EXERCISE
Give back each entry word for word, but drop the images.

RECORDS FOR THIS TASK

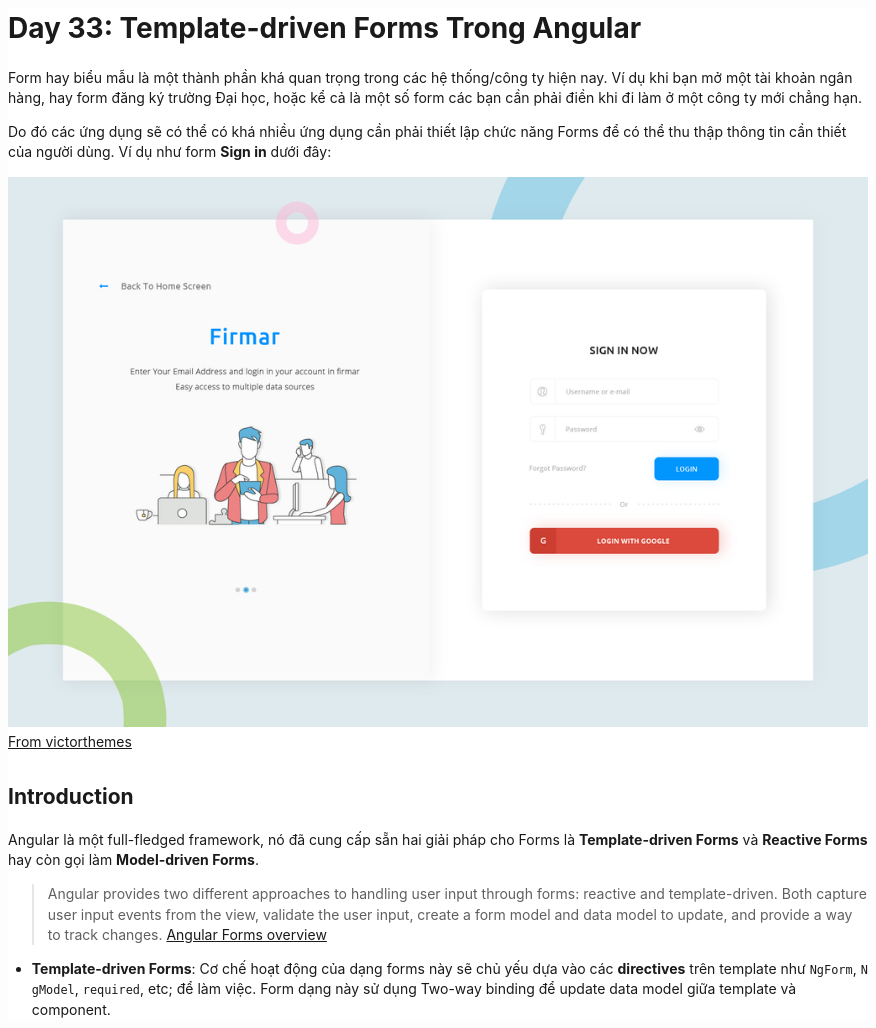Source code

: # Day 33: Template-driven Forms Trong Angular

Form hay biểu mẫu là một thành phần khá quan trọng trong các hệ thống/công ty hiện nay. Ví dụ khi bạn mở một tài khoản ngân hàng, hay form đăng ký trường Đại học, hoặc kể cả là một số form các bạn cần phải điền khi đi làm ở một công ty mới chẳng hạn.

Do đó các ứng dụng sẽ có thể có khá nhiều ứng dụng cần phải thiết lập chức năng Forms để có thể thu thập thông tin cần thiết của người dùng. Ví dụ như form **Sign in** dưới đây:

![Forms](assets/sign-form-template.jpg)
[From victorthemes](https://victorthemes.com/freebies/sign-form-template/)

## Introduction

Angular là một full-fledged framework, nó đã cung cấp sẵn hai giải pháp cho Forms là **Template-driven Forms** và **Reactive Forms** hay còn gọi làm **Model-driven Forms**.

> Angular provides two different approaches to handling user input through forms: reactive and template-driven. Both capture user input events from the view, validate the user input, create a form model and data model to update, and provide a way to track changes. [Angular Forms overview](https://angular.io/guide/forms-overview)

- **Template-driven Forms**: Cơ chế hoạt động của dạng forms này sẽ chủ yếu dựa vào các **directives** trên template như `NgForm`, `NgModel`, `required`, etc; để làm việc. Form dạng này sử dụng Two-way binding để update data model giữa template và component.
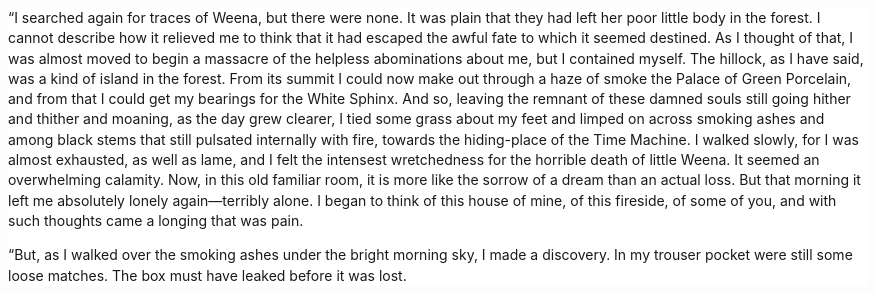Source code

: “I searched again for traces of Weena, but there were none. It was plain that they had left her poor little body in the forest. I cannot describe how it relieved me to think that it had escaped the awful fate to which it seemed destined. As I thought of that, I was almost moved to begin a massacre of the helpless abominations about me, but I contained myself. The hillock, as I have said, was a kind of island in the forest. From its summit I could now make out through a haze of smoke the Palace of Green Porcelain, and from that I could get my bearings for the White Sphinx. And so, leaving the remnant of these damned souls still going hither and thither and moaning, as the day grew clearer, I tied some grass about my feet and limped on across smoking ashes and among black stems that still pulsated internally with fire, towards the hiding-place of the Time Machine. I walked slowly, for I was almost exhausted, as well as lame, and I felt the intensest wretchedness for the horrible death of little Weena. It seemed an overwhelming calamity. Now, in this old familiar room, it is more like the sorrow of a dream than an actual loss. But that morning it left me absolutely lonely again—terribly alone. I began to think of this house of mine, of this fireside, of some of you, and with such thoughts came a longing that was pain.

“But, as I walked over the smoking ashes under the bright morning sky, I made a discovery. In my trouser pocket were still some loose matches. The box must have leaked before it was lost.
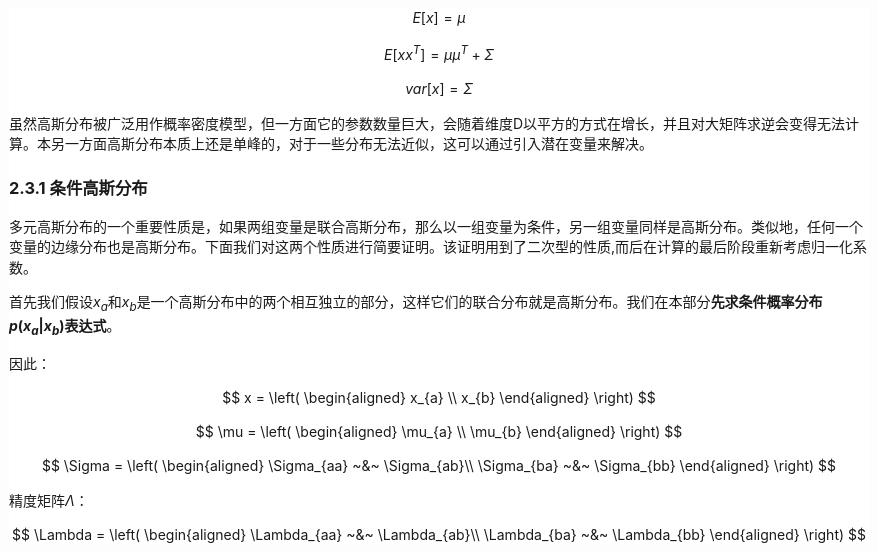 $$ E[x] = \mu $$

$$ E[xx^{T}] = \mu\mu^{T} + \Sigma $$

$$ var[x] = \Sigma $$

虽然高斯分布被广泛用作概率密度模型，但一方面它的参数数量巨大，会随着维度D以平方的方式在增长，并且对大矩阵求逆会变得无法计算。本另一方面高斯分布本质上还是单峰的，对于一些分布无法近似，这可以通过引入潜在变量来解决。

### 2.3.1 条件高斯分布

多元高斯分布的一个重要性质是，如果两组变量是联合高斯分布，那么以一组变量为条件，另一组变量同样是高斯分布。类似地，任何一个变量的边缘分布也是高斯分布。下面我们对这两个性质进行简要证明。该证明用到了二次型的性质,而后在计算的最后阶段重新考虑归一化系数。

首先我们假设$x_{a}$和$x_{b}$是一个高斯分布中的两个相互独立的部分，这样它们的联合分布就是高斯分布。我们在本部分**先求条件概率分布
$p(x_{a} | x_{b})$表达式**。

因此：

$$
x = \left(
    \begin{aligned}
    x_{a} \\
    x_{b} 
    \end{aligned}
    \right)
$$

$$
\mu = \left(
    \begin{aligned}
    \mu_{a} \\
    \mu_{b} 
    \end{aligned}
    \right)
$$


$$
\Sigma = \left(
    \begin{aligned}
    \Sigma_{aa} ~&~ \Sigma_{ab}\\
    \Sigma_{ba} ~&~ \Sigma_{bb}
    \end{aligned}
    \right)
$$

精度矩阵$\Lambda$：

$$
\Lambda = \left(
    \begin{aligned}
    \Lambda_{aa} ~&~ \Lambda_{ab}\\
    \Lambda_{ba} ~&~ \Lambda_{bb}
    \end{aligned}
    \right)
$$
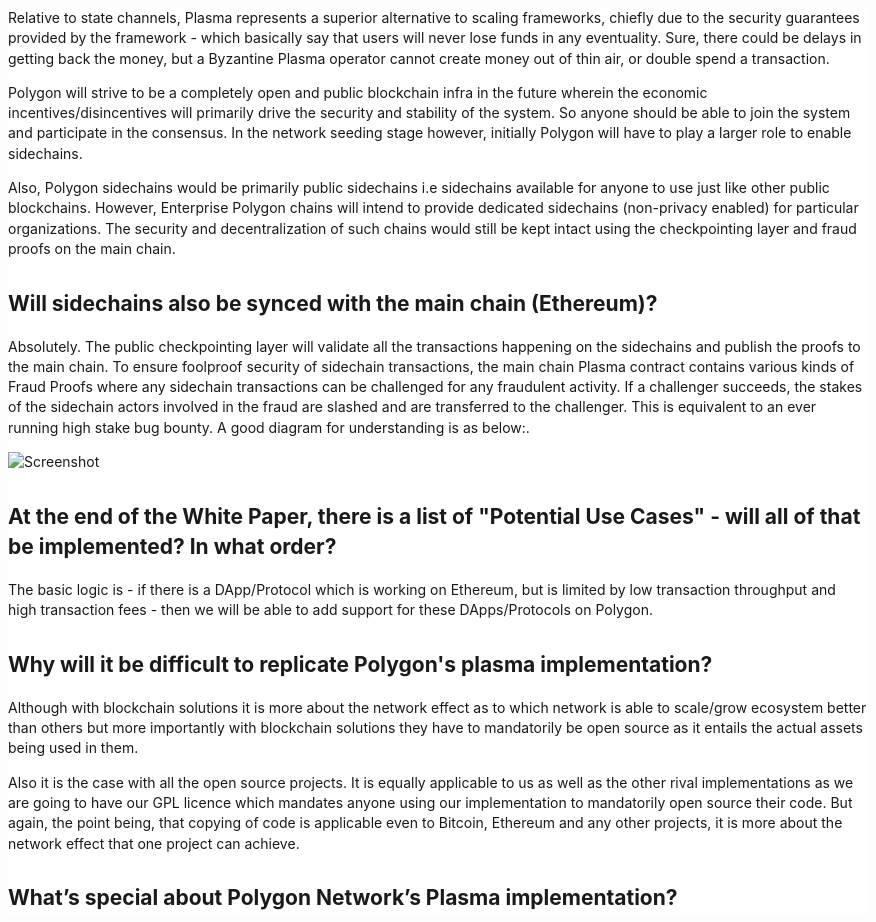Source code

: Relative to state channels, Plasma represents a superior alternative to scaling frameworks, chiefly due to the security guarantees provided by the framework - which basically say that users will never lose funds in any eventuality. Sure, there could be delays in getting back the money, but a Byzantine Plasma operator cannot create money out of thin air, or double spend a transaction.

Polygon will strive to be a completely open and public blockchain infra in the future wherein the economic incentives/disincentives will primarily drive the security and stability of the system. So anyone should be able to join the system and participate in the consensus. In the network seeding stage however, initially Polygon will have to play a larger role to enable sidechains.

Also, Polygon sidechains would be primarily public sidechains i.e sidechains available for anyone to use just like other public blockchains. However, Enterprise Polygon chains will intend to provide dedicated sidechains (non-privacy enabled) for particular organizations. The security and decentralization of such chains would still be kept intact using the checkpointing layer and fraud proofs on the main chain. 

## Will sidechains also be synced with the main chain (Ethereum)?

Absolutely. The public checkpointing layer will validate all the transactions happening on the sidechains and publish the proofs to the main chain. To ensure foolproof security of sidechain transactions, the main chain Plasma contract contains various kinds of Fraud Proofs where any sidechain transactions can be challenged for any fraudulent activity. If a challenger succeeds, the stakes of the sidechain actors involved in the fraud are slashed and are transferred to the challenger. This is equivalent to an ever running high stake bug bounty. A good diagram for understanding is as below:.

![Screenshot](../../static/img/matic/Architecture.png)

## At the end of the White Paper, there is a list of "Potential Use Cases" - will all of that be implemented? In what order?

The basic logic is - if there is a DApp/Protocol which is working on Ethereum, but is limited by low transaction throughput and high transaction fees - then we will be able to add support for these DApps/Protocols on Polygon.

## Why will it be difficult to replicate Polygon's plasma implementation?

Although with blockchain solutions it is more about the network effect as to which network is able to scale/grow ecosystem better than others but more importantly with blockchain solutions they have to mandatorily be open source as it entails the actual assets being used in them.

Also it is the case with all the open source projects. It is equally applicable to us as well as the other rival implementations as we are going to have our GPL licence which mandates anyone using our implementation to mandatorily open source their code. But again, the point being, that copying of code is applicable even to Bitcoin, Ethereum and any other projects, it is more about the network effect that one project can achieve.

## What’s special about Polygon Network’s Plasma implementation?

FINAL ANSWER
Source code

: # Day 33: Template-driven Forms Trong Angular

Form hay biểu mẫu là một thành phần khá quan trọng trong các hệ thống/công ty hiện nay. Ví dụ khi bạn mở một tài khoản ngân hàng, hay form đăng ký trường Đại học, hoặc kể cả là một số form các bạn cần phải điền khi đi làm ở một công ty mới chẳng hạn.

Do đó các ứng dụng sẽ có thể có khá nhiều ứng dụng cần phải thiết lập chức năng Forms để có thể thu thập thông tin cần thiết của người dùng. Ví dụ như form **Sign in** dưới đây:

![Forms](assets/sign-form-template.jpg)
[From victorthemes](https://victorthemes.com/freebies/sign-form-template/)

## Introduction

Angular là một full-fledged framework, nó đã cung cấp sẵn hai giải pháp cho Forms là **Template-driven Forms** và **Reactive Forms** hay còn gọi làm **Model-driven Forms**.

> Angular provides two different approaches to handling user input through forms: reactive and template-driven. Both capture user input events from the view, validate the user input, create a form model and data model to update, and provide a way to track changes. [Angular Forms overview](https://angular.io/guide/forms-overview)

- **Template-driven Forms**: Cơ chế hoạt động của dạng forms này sẽ chủ yếu dựa vào các **directives** trên template như `NgForm`, `NgModel`, `required`, etc; để làm việc. Form dạng này sử dụng Two-way binding để update data model giữa template và component.
Source code

: “I searched again for traces of Weena, but there were none. It was plain that they had left her poor little body in the forest. I cannot describe how it relieved me to think that it had escaped the awful fate to which it seemed destined. As I thought of that, I was almost moved to begin a massacre of the helpless abominations about me, but I contained myself. The hillock, as I have said, was a kind of island in the forest. From its summit I could now make out through a haze of smoke the Palace of Green Porcelain, and from that I could get my bearings for the White Sphinx. And so, leaving the remnant of these damned souls still going hither and thither and moaning, as the day grew clearer, I tied some grass about my feet and limped on across smoking ashes and among black stems that still pulsated internally with fire, towards the hiding-place of the Time Machine. I walked slowly, for I was almost exhausted, as well as lame, and I felt the intensest wretchedness for the horrible death of little Weena. It seemed an overwhelming calamity. Now, in this old familiar room, it is more like the sorrow of a dream than an actual loss. But that morning it left me absolutely lonely again—terribly alone. I began to think of this house of mine, of this fireside, of some of you, and with such thoughts came a longing that was pain.

“But, as I walked over the smoking ashes under the bright morning sky, I made a discovery. In my trouser pocket were still some loose matches. The box must have leaked before it was lost.
 $$ E[x] = \mu $$

$$ E[xx^{T}] = \mu\mu^{T} + \Sigma $$

$$ var[x] = \Sigma $$

虽然高斯分布被广泛用作概率密度模型，但一方面它的参数数量巨大，会随着维度D以平方的方式在增长，并且对大矩阵求逆会变得无法计算。本另一方面高斯分布本质上还是单峰的，对于一些分布无法近似，这可以通过引入潜在变量来解决。

### 2.3.1 条件高斯分布

多元高斯分布的一个重要性质是，如果两组变量是联合高斯分布，那么以一组变量为条件，另一组变量同样是高斯分布。类似地，任何一个变量的边缘分布也是高斯分布。下面我们对这两个性质进行简要证明。该证明用到了二次型的性质,而后在计算的最后阶段重新考虑归一化系数。

首先我们假设$x_{a}$和$x_{b}$是一个高斯分布中的两个相互独立的部分，这样它们的联合分布就是高斯分布。我们在本部分**先求条件概率分布
$p(x_{a} | x_{b})$表达式**。

因此：

$$
x = \left(
    \begin{aligned}
    x_{a} \\
    x_{b} 
    \end{aligned}
    \right)
$$

$$
\mu = \left(
    \begin{aligned}
    \mu_{a} \\
    \mu_{b} 
    \end{aligned}
    \right)
$$


$$
\Sigma = \left(
    \begin{aligned}
    \Sigma_{aa} ~&~ \Sigma_{ab}\\
    \Sigma_{ba} ~&~ \Sigma_{bb}
    \end{aligned}
    \right)
$$

精度矩阵$\Lambda$：

$$
\Lambda = \left(
    \begin{aligned}
    \Lambda_{aa} ~&~ \Lambda_{ab}\\
    \Lambda_{ba} ~&~ \Lambda_{bb}
    \end{aligned}
    \right)
$$
Source code

: Relative to state channels, Plasma represents a superior alternative to scaling frameworks, chiefly due to the security guarantees provided by the framework - which basically say that users will never lose funds in any eventuality. Sure, there could be delays in getting back the money, but a Byzantine Plasma operator cannot create money out of thin air, or double spend a transaction.

Polygon will strive to be a completely open and public blockchain infra in the future wherein the economic incentives/disincentives will primarily drive the security and stability of the system. So anyone should be able to join the system and participate in the consensus. In the network seeding stage however, initially Polygon will have to play a larger role to enable sidechains.

Also, Polygon sidechains would be primarily public sidechains i.e sidechains available for anyone to use just like other public blockchains. However, Enterprise Polygon chains will intend to provide dedicated sidechains (non-privacy enabled) for particular organizations. The security and decentralization of such chains would still be kept intact using the checkpointing layer and fraud proofs on the main chain. 

## Will sidechains also be synced with the main chain (Ethereum)?

Absolutely. The public checkpointing layer will validate all the transactions happening on the sidechains and publish the proofs to the main chain. To ensure foolproof security of sidechain transactions, the main chain Plasma contract contains various kinds of Fraud Proofs where any sidechain transactions can be challenged for any fraudulent activity. If a challenger succeeds, the stakes of the sidechain actors involved in the fraud are slashed and are transferred to the challenger. This is equivalent to an ever running high stake bug bounty. A good diagram for understanding is as below:.

![Screenshot](../../static/img/matic/Architecture.png)

## At the end of the White Paper, there is a list of "Potential Use Cases" - will all of that be implemented? In what order?

The basic logic is - if there is a DApp/Protocol which is working on Ethereum, but is limited by low transaction throughput and high transaction fees - then we will be able to add support for these DApps/Protocols on Polygon.

## Why will it be difficult to replicate Polygon's plasma implementation?

Although with blockchain solutions it is more about the network effect as to which network is able to scale/grow ecosystem better than others but more importantly with blockchain solutions they have to mandatorily be open source as it entails the actual assets being used in them.

Also it is the case with all the open source projects. It is equally applicable to us as well as the other rival implementations as we are going to have our GPL licence which mandates anyone using our implementation to mandatorily open source their code. But again, the point being, that copying of code is applicable even to Bitcoin, Ethereum and any other projects, it is more about the network effect that one project can achieve.

## What’s special about Polygon Network’s Plasma implementation?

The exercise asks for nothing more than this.